Assembling a collage of stolen text fragments, possibly with some slight editing or rearrangement, and handing them in as your own words is not acceptable, even if you reference the original source. If you are not well-practiced in the ways of academic citation (i.e. how not to plagiarise), I strongly recommend that you read Chapter 5 of my INM 2014 course notes and some of the resources on Debora Weber-Wulff's Plagiarism Portal web site.
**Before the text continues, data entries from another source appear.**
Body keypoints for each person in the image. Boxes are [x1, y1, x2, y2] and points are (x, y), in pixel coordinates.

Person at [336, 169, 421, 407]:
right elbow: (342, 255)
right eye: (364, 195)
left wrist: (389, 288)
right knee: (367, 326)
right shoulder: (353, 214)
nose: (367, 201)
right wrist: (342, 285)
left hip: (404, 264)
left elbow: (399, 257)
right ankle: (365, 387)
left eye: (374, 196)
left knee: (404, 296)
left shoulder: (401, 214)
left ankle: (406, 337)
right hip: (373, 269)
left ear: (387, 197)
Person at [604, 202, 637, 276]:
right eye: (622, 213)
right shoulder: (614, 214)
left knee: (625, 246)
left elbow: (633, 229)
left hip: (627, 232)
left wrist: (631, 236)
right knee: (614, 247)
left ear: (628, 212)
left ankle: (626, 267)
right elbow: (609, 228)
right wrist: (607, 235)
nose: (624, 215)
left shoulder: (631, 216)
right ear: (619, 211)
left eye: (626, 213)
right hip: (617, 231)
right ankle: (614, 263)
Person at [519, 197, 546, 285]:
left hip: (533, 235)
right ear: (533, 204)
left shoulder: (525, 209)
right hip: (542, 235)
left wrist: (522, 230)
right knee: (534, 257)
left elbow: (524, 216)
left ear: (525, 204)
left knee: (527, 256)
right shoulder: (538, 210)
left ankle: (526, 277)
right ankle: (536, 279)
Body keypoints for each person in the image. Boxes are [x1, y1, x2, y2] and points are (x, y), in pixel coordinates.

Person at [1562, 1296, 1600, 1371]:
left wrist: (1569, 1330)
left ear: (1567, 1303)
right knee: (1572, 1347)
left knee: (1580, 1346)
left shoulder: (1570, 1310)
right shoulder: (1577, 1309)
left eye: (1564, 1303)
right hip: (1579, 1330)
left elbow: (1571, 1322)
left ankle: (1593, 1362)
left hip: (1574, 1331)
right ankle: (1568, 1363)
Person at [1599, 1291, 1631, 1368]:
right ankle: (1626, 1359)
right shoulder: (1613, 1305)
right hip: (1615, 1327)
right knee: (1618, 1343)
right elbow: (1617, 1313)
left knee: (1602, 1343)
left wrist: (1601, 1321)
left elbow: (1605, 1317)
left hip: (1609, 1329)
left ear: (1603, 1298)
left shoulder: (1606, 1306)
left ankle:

AI-based tools may be used solely for spell-checking, translation, and stylistic improvement of your own texts. Any other use of AI-based tools will be regarded as use of unauthorised aids, unless cleared with me in advance. In particular, do not use AI-based tools to generate text. Although such generated text can appear well-written and authoritative, the content is often imprecise and inaccurate. And they are certainly not your own words. Do your own research and write in your own words.

The university has specific guidelines regarding the use of AI tools.

Do not fake. Faking data (for example, inventing the results of a survey or poll) is a serious breach of academic integrity.

The university has guidelines, and regulations regarding academic integrity. Breaches of academic integrity are very serious and will be punished appropriately where discovered.